“Liquidity Crisis Support made in Switzerland and the Too-big-to-fail Subsidy,” VoxEU, 2025

VoxEU, June 30, 2025. With Cyril Monnet and Remo Taudien. HTML.

From the text:

To judge the incentive effects of a public liquidity backstop framework, ideally one would assess its contribution to the overall too-big-to-fail subsidy. However, isolating this contribution is empirically challenging. To estimate the broader too-big-to-fail subsidy, we conduct a quantitative analysis based on the industry-standard CreditGrades framework (Merton 1974, Finkelstein et al. 2002). Using publicly available data for 2022 and applying conservative assumptions about recovery rates and asset volatility, we estimate that UBS Group AG benefited from an annual senior debt subsidy of approximately $2.9 billion–somewhat below the range reported in comparable studies.
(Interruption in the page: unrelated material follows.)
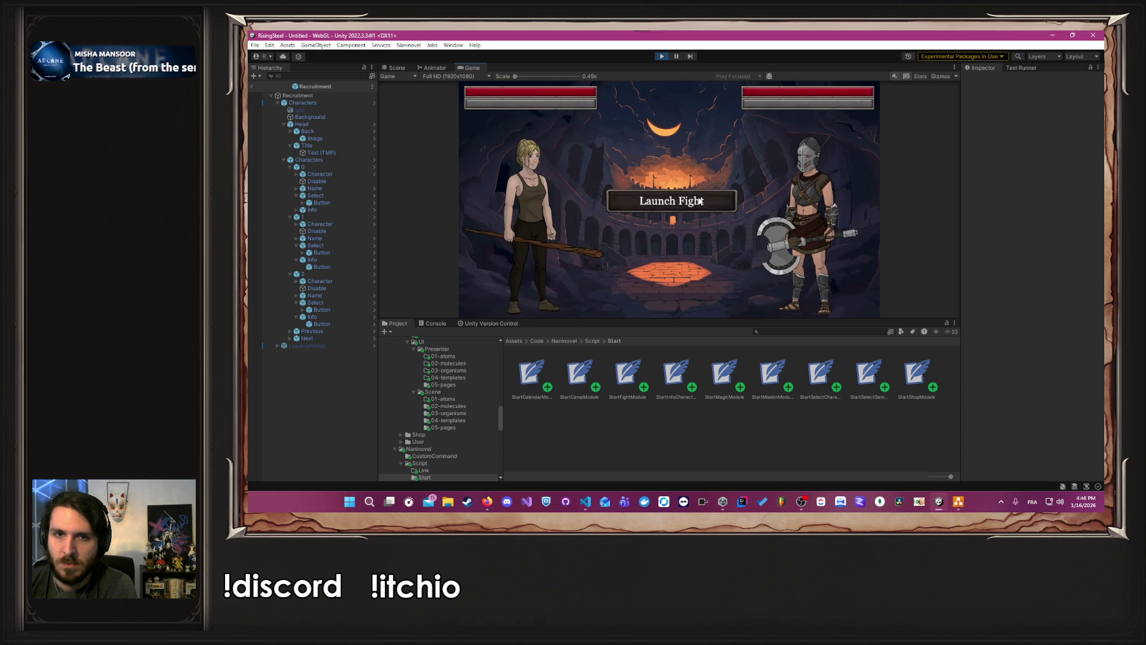
left_click(704, 200)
This finding underscores the need for a regulatory framework that effectively addresses the incentive distortions created by such subsidies. Any meaningful solution should adopt a holistic approach, targeting the combined consequences of too-big-to-fail status. Crucially, corrective measures should operate ex-ante –targeting the incentives of current management and shareholders–rather than relying on punitive conditions imposed during a crisis. Ex-post penalties risk undermining the resolution process (‘throwing out the baby with the bathwater’) and may lack political feasibility in the face of imminent failure. Importantly, and contrary to the approach outlined in the Swiss proposal, effective regulation must also be independent of a bank’s current financial performance, which reflects past decisions and random shocks rather than the decisions that regulation seeks to influence.